Muslims believe the Qur’an to be the divine word of God.

The Qur’an was revealed to Muhammad (pbuh) from God through the Archangel Gabriel over a period of 23 years in response to events in his life and the life of the community.

The Qur’an was written down while Muhammad (pbuh) was still alive.

 

While Muslims believe in all the prophets sent by God :  Abraham,  Isaac, Jacob, Moses, Jesus… and believe in the original Scriptures,  Muslims also believe that those scriptures did not remain in their original versions and have been corrupted over time. God gave the restored truth to Muhammad (pbuh) with the Qur’an and made the promise that his last revelation will stand the test of time and will not be corrupted until the judgment day. To date, 1400 years after its revelation, the Qur’an still remains intact in its original Arabic version, not a letter or word has been added or removed, and no matter what mosque you visit on earth, the Qur’an is still exactly the same.

 

Over 10 million Muslims have the Qu’ran memorized from beginning to end and every Muslim on earth has a part of the Qur’an memorized for recitation during prayers.

 

How to approach the Qur’an for the first time?
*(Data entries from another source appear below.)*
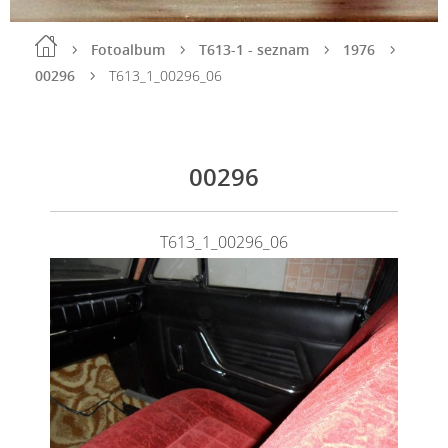
Fotoalbum
T613-1 - seznam
1976
00296
T613_1_00296_06
00296
T613_1_00296_06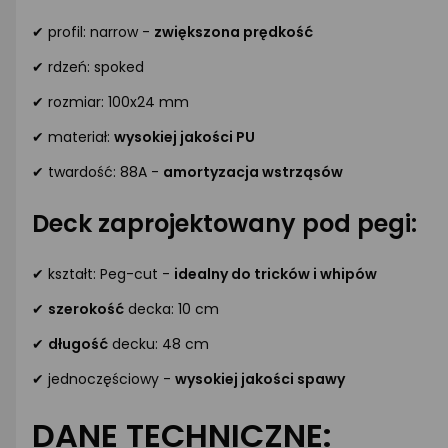
✔ profil: narrow -
zwiększona prędkość
✔ rdzeń: spoked
✔ rozmiar: 100x24 mm
✔ materiał:
wysokiej jakości PU
✔ twardość: 88A -
amortyzacja wstrząsów
Deck zaprojektowany pod pegi:
✔ kształt: Peg-cut -
idealny do tricków i whipów
✔
szerokość
decka: 10 cm
✔
długość
decku: 48 cm
✔ jednoczęściowy -
wysokiej jakości spawy
DANE TECHNICZNE: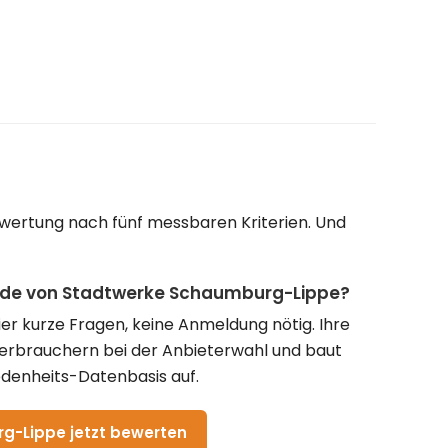
wertung nach fünf messbaren Kriterien. Und
unde von Stadtwerke Schaumburg-Lippe?
vier kurze Fragen, keine Anmeldung nötig. Ihre
Verbrauchern bei der Anbieterwahl und baut
denheits-Datenbasis auf.
-Lippe jetzt bewerten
The Qur’an is not a linear storybook narrative. Instead, it is a book of guidance, which attempts to teach humans who God is, what God expects, how to achieve Inner Peace (source of all peace), how to live in this world and what awaits in the afterlife.

 

The Qur’an is not easy to be studied, for many reasons, one of them being the richness of it’s Arabic content.
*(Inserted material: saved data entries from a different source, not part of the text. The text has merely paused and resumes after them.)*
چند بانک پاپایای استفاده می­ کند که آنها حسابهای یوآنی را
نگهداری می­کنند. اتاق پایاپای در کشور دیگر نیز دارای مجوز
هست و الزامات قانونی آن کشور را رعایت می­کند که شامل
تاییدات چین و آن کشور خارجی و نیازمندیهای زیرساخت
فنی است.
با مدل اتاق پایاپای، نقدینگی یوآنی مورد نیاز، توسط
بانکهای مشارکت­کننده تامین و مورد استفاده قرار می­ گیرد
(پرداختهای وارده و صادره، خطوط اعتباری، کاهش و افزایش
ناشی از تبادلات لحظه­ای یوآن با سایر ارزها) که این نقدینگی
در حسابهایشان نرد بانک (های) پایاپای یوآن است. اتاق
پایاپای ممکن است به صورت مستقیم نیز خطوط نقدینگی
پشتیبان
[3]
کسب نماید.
The Arabs of the 6th and 7th centuries were masters of the Arabic language. Eloquence and rhetoric were their lifeblood and they were stunned when they heard the Qur’an. This emphasizes that “The Qur’an” is the Arabic Qur’an, and no human translation can substitute it, no translation can really convey a sense of its true meaning. That is why many believe the Qu’ran is basically untranslatable.

 

Seemi Ghazi, a University of B.C. instructor in Islamic literature and arts recommends for the first time reader not to start from the front cover but to rather go to some sections that are more accessible than others, such as passages like Sura 1, titled “Fatiha;” Sura 12, titled “Joseph,” or by going to the end of the Qur’an for the smallest Sura.”